There are more production workflows using RDD-based APIs than DataFrame-based 
APIs since many users are still running Spark 1.4 or earlier. It would be nice 
if we can keep binary compatibility on RDD-based APIs in Spark 2.0. Using type 
alias is not a good solution because 1) it is not Java-compatible, 2) it 
introduces dependency from the RDD-based API to mllib-local, which means future 
development on mllib-local might cause behavior changes or break changes to the 
RDD-based API. Since we already decided that the RDD-based API would go into 
maintenance mode in Spark 2.0. Leaving some old code there won't increase 
maintenance cost, compared with the type alias.

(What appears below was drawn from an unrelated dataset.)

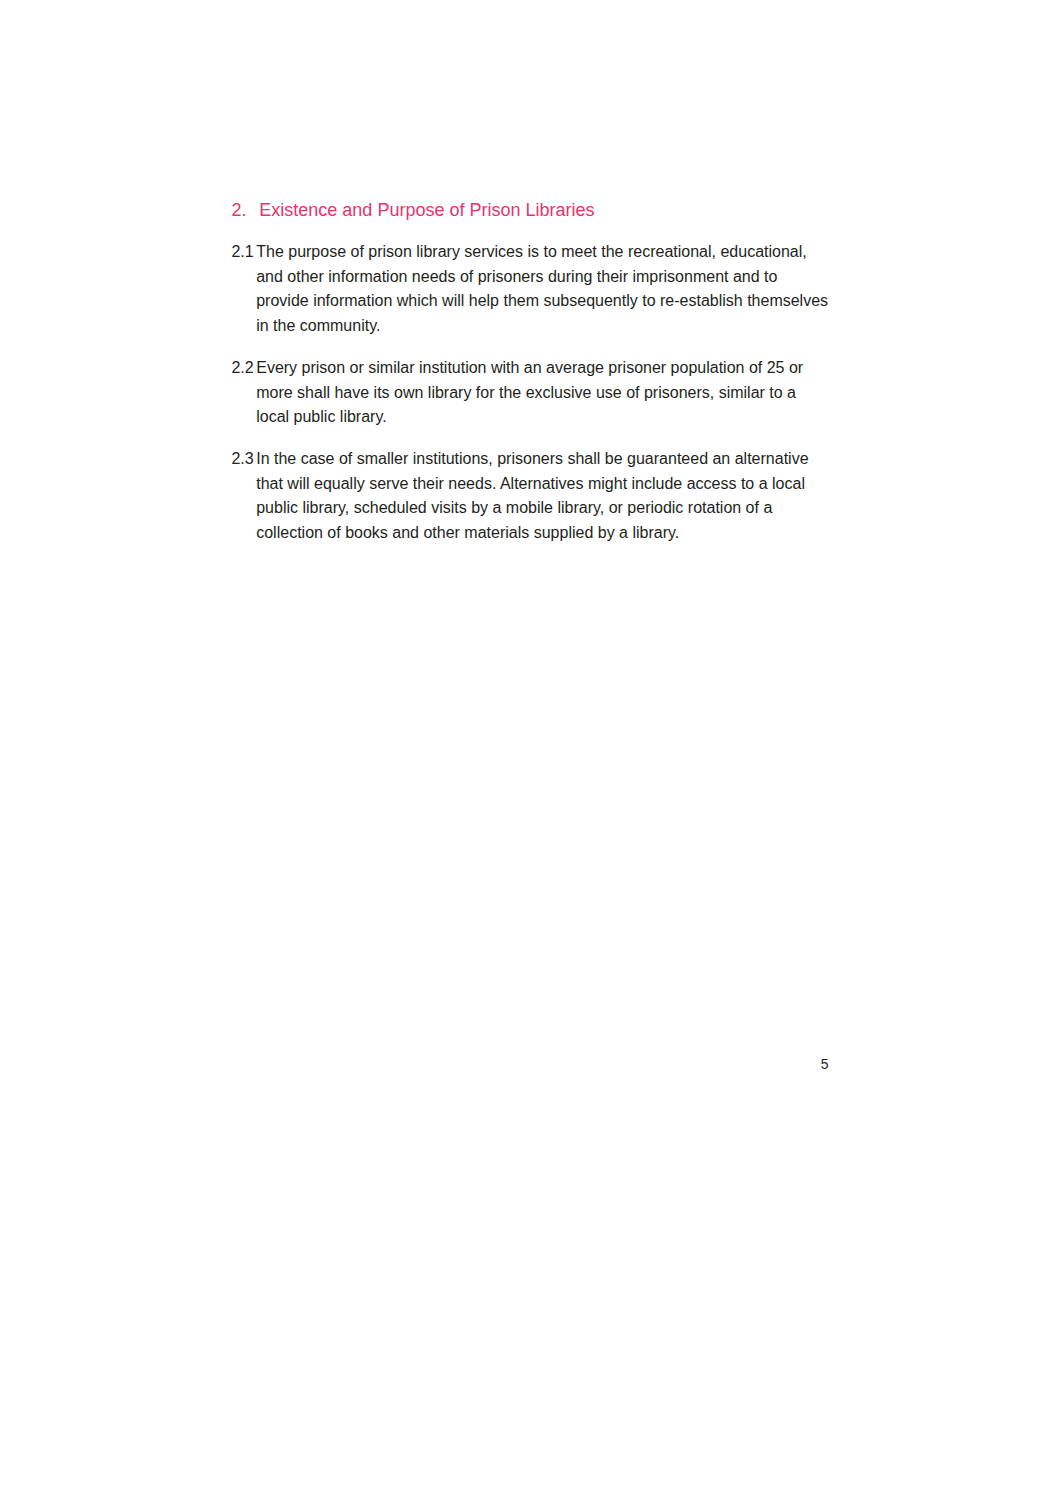2. Existence and Purpose of Prison Libraries
2.1 The purpose of prison library services is to meet the recreational, educational, and other information needs of prisoners during their imprisonment and to provide information which will help them subsequently to re-establish themselves in the community.
2.2 Every prison or similar institution with an average prisoner population of 25 or more shall have its own library for the exclusive use of prisoners, similar to a local public library.
2.3 In the case of smaller institutions, prisoners shall be guaranteed an alternative that will equally serve their needs. Alternatives might include access to a local public library, scheduled visits by a mobile library, or periodic rotation of a collection of books and other materials supplied by a library.
5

We can provide a converter than converts all `mllib.linalg` types to 
`ml.linalg` types in Spark 2.0 to help users migrate to `ml.linalg`.

> Separate out local linear algebra as a standalone module without Spark 
> dependency
> ---------------------------------------------------------------------------------
>
>                 Key: SPARK-13944
>                 URL: https://issues.apache.org/jira/browse/SPARK-13944
>             Project: Spark
>          Issue Type: New Feature
>          Components: Build, ML
>    Affects Versions: 2.0.0
>            Reporter: Xiangrui Meng
>            Assignee: DB Tsai
>            Priority: Blocker
>
> Separate out linear algebra as a standalone module without Spark dependency 
> to simplify production deployment. We can call the new module 
> spark-mllib-local, which might contain local models in the future.
> The major issue is to remove dependencies on user-defined types.
> The package name will be changed from mllib to ml. For example, Vector will 
> be changed from `org.apache.spark.mllib.linalg.Vector` to 
> `org.apache.spark.ml.linalg.Vector`. The return vector type in the new ML 
> pipeline will be the one in ML package; however, the existing mllib code will 
> not be touched. As a result, this will potentially break the API. Also, when 
> the vector is loaded from mllib vector by Spark SQL, the vector will 
> automatically converted into the one in ml package.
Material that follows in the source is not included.